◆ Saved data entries
──────

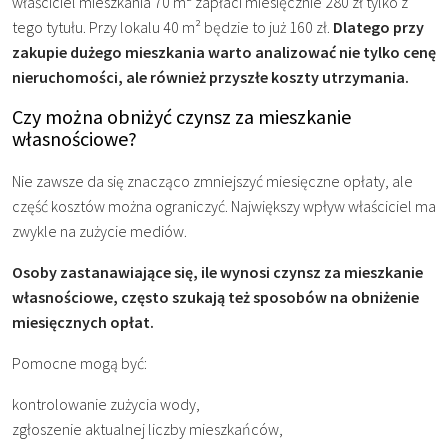
właściciel mieszkania 70 m² zapłaci miesięcznie 280 zł tylko z
tego tytułu. Przy lokalu 40 m² będzie to już 160 zł.
Dlatego przy
zakupie dużego mieszkania warto analizować nie tylko cenę
nieruchomości, ale również przyszłe koszty utrzymania.
Czy można obniżyć czynsz za mieszkanie
własnościowe?
Nie zawsze da się znacząco zmniejszyć miesięczne opłaty, ale
część kosztów można ograniczyć. Największy wpływ właściciel ma
zwykle na zużycie mediów.
Osoby zastanawiające się, ile wynosi czynsz za mieszkanie
własnościowe, często szukają też sposobów na obniżenie
miesięcznych opłat.
Pomocne mogą być:
kontrolowanie zużycia wody,
zgłoszenie aktualnej liczby mieszkańców,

──────

◆ WHAT YOU WILL DO
With images omitted, retype the data word for word.

◆ ANSWER BOX
właściciel mieszkania 70 m² zapłaci miesięcznie 280 zł tylko z
tego tytułu. Przy lokalu 40 m² będzie to już 160 zł.
Dlatego przy
zakupie dużego mieszkania warto analizować nie tylko cenę
nieruchomości, ale również przyszłe koszty utrzymania.
Czy można obniżyć czynsz za mieszkanie
własnościowe?
Nie zawsze da się znacząco zmniejszyć miesięczne opłaty, ale
część kosztów można ograniczyć. Największy wpływ właściciel ma
zwykle na zużycie mediów.
Osoby zastanawiające się, ile wynosi czynsz za mieszkanie
własnościowe, często szukają też sposobów na obniżenie
miesięcznych opłat.
Pomocne mogą być:
kontrolowanie zużycia wody,
zgłoszenie aktualnej liczby mieszkańców,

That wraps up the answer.